Der Betriebsrat kann nicht darauf verwiesen werden, dass der Vorsitzende der Einigungsstelle als Rechtsanwalt Volljurist ist, der die in der Einigungsstelle auftretenden rechtlichen Fragen beantworten könne. Auch die Arbeitgeberin beabsichtigt, den bei ihr intern vorhandenen juristischen Sachverstand in Gestalt der Frau S. als Beisitzerin in die Einigungsstelle einzubringen. Auch dem Betriebsrat ist zu ermöglichen, juristische Fragestellungen intern und auch unter taktischen Gesichtspunkten und gegebenenfalls in Abwesenheit der Beisitzer der Arbeitgeberseite und des Einigungsstellenvorsitzenden zu erörtern. Der unparteiische Einigungsstellenvorsitzende kann dies nicht leisten.

26 

Da die Komplexität der bei Regelungen zur psychischen Gefährdungsbeurteilung zu beachtenden Fragestellungen neben der intensiven Auseinandersetzung mit den betrieblichen Gegebenheiten und der dafür erforderlichen betriebsinternen Expertise juristischen Sachverstand und Fachwissen darüber erfordert, wie die Gefährdungsfaktoren ermittelt werden können, erscheint es sinnvoll, die Einigungsstelle bereits auf Beisitzerseite mit entsprechendem Sachverstand zu versehen und die Betriebsparteien nicht allein auf die Zuziehung von Sachverständigen im Einzelfall durch die Einigungsstelle selbst zu verweisen (LAG Düsseldorf 7. April 2020 – 3 TaBV 1/20 – juris).
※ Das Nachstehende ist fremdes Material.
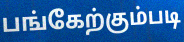
பங்கேற்கும்படி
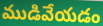
ముడివేయడం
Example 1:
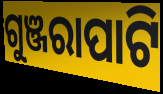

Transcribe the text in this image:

ଗୁଞ୍ଜରାପାଟି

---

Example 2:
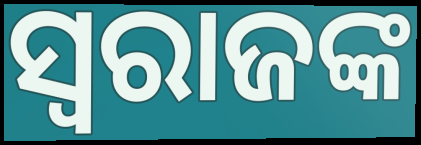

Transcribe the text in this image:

ସ୍ୱରାଜଙ୍କ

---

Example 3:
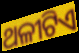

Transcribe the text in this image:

ଥଳୀଟିଏ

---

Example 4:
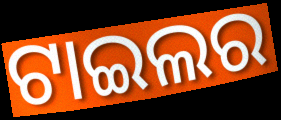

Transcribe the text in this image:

ଟାଇଲର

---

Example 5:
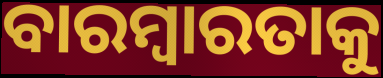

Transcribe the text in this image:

ବାରମ୍ବାରତାକୁ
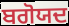
ਬਗੋਯਦ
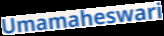
Umamaheswari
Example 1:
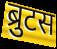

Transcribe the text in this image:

ब्रुटस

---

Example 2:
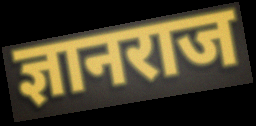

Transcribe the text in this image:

ज्ञानराज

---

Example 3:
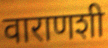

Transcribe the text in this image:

वाराणशी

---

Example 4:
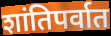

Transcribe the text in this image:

शांतिपर्वात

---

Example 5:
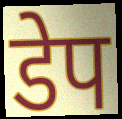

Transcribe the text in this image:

डेप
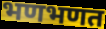
भणभणत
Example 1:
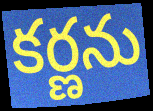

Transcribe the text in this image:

కర్ణను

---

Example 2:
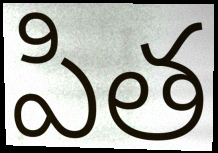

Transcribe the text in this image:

పిత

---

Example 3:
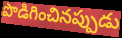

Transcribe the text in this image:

పొడిగించినప్పుడు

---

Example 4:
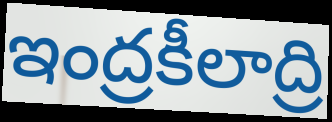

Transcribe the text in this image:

ఇంద్రకీలాద్రి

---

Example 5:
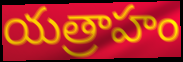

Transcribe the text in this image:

యత్రాహం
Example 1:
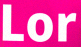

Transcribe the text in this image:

Lor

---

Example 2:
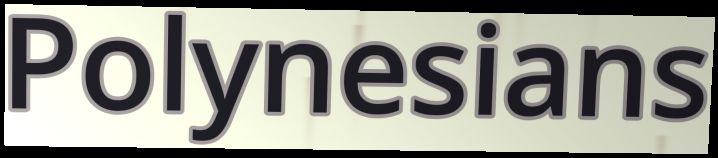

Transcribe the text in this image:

Polynesians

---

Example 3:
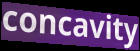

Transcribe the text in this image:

concavity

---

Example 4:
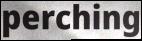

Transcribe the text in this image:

perching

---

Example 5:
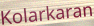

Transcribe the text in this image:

Kolarkaran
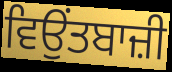
ਵਿਉਂਤਬਾਜ਼ੀ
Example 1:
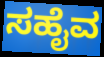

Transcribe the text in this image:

ಸಹೈವ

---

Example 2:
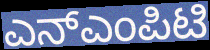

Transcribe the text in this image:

ಎನ್ಎಂಪಿಟಿ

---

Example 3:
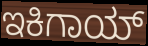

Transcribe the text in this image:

ಇಕಿಗಾಯ್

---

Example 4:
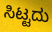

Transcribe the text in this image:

ಸಿಟ್ಟದು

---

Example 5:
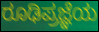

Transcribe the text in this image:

ರೂಢಿಪ್ರಜ್ಞೆಯ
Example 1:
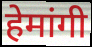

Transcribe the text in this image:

हेमांगी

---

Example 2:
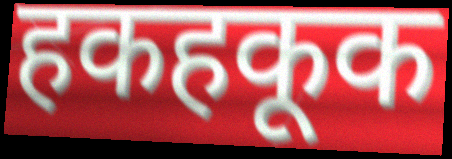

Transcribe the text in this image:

हकहकूक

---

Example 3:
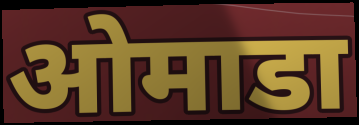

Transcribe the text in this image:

ओमाडा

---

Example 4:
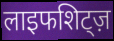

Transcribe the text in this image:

लाइफशिट्ज़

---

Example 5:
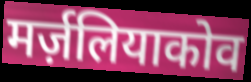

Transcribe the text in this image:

मर्ज़लियाकोव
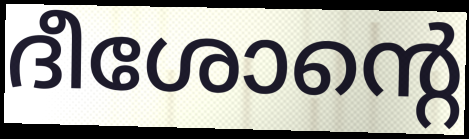
ദീശോന്റെ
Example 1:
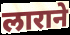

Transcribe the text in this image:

लाराने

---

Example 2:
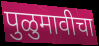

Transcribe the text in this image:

पुळुमावीचा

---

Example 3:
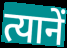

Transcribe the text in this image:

त्यानें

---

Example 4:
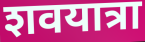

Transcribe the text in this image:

शवयात्रा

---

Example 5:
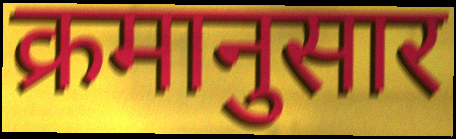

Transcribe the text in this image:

क्रमानुसार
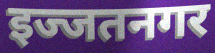
इज्जतनगर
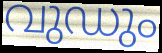
വുഡും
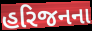
હરિજનના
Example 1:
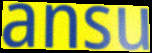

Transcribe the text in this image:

ansu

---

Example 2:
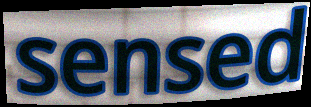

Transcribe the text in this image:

sensed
Gerade wenn wie im vorliegenden Fall nach den betrieblichen Gegebenheiten verschiedene methodische Vorgehensweisen für die Durchführung der Gefährdungsbeurteilung in Betracht kommen und die Einigungsstelle ein eigenes Konzept zur Ermittlung möglicher Gefährdungen erstellen soll, bedarf es eines Fachwissens darüber, wie Gefährdungsfaktoren ermittelt werden können (LAG Köln 20. Oktober 2017 – 9 TaBV 69/17 – juris). In diesen Fällen ist bei Fehlen einer eigenen Expertise die Festlegung auf drei Beisitzer je Seite geboten, um den Betriebsparteien zu ermöglichen, neben dem eigenen Sachverstand über die betrieblichen Gegebenheiten auch auf externen Sachverstand zu juristischen Fragestellungen und zu arbeitspsychologischen Fragestellungen zurückgreifen zu können (LAG Baden-Württemberg 10. September 2020 – 4 TaBV 5/20).

27 

Die von der Arbeitgeberin gehegte Befürchtung, der von Betriebsratsseite als Beisitzer vorgesehene Herr Dr. G. habe ein erhebliches finanzielles Eigeninteresse, von der Einigungsstelle den Auftrag zur Durchführung der Ermittlung der psychischen Gesundheitsgefährdung zu erhalten, kann nicht dazu führen, dass deshalb die Zahl der von jeder Seite zu benennenden Beisitzer verringert wird. Insofern ist darauf hinzuweisen, dass entgegen der Auffassung des Betriebsrats die Betriebsparteien bei der Benennung ihrer Beisitzer zwar weitgehend, aber nicht vollständig frei sind, da Personen als Beisitzer der Einigungsstelle ausscheiden, wenn unter ihrer Mitwirkung eine ordnungsgemäße Aufgabenerfüllung der Einigungsstelle nicht zu erwarten ist (BAG 28. Mai 2014 – 7 ABR 36/12 – NZA 2014, 1213). Überdies ist es Sache der Einigungsstelle selbst festzulegen, welche Arbeitsplätze mit welchen Methoden auf welche Gefahrenursachen hin in welchem Zeitablauf untersucht werden sollen (BAG 30. September 2014 – 1 ABR 106/12 – juris). Deshalb wäre beispielsweise auch denkbar, dass die Einigungsstelle, um eine „Nähe“ zu einer der Betriebsparteien zu vermeiden, weder auf das Verfahren F. noch auf das Verfahren G. zurückgreift.

28 

Dass die Durchführung der Einigungsstelle mit drei Beisitzern je Betriebspartei die Arbeitgeberin wirtschaftlich unzumutbar belasten würde, ist nicht ersichtlich.

III.

29 

1. Diese Entscheidung ergeht gemäß § 100 Abs. 2 Satz 3 ArbGG durch den Vorsitzenden der Beschwerdekammer.

30 

2. Das Verfahren ist gemäß § 2 Abs. 2 GKG gerichtskostenfrei.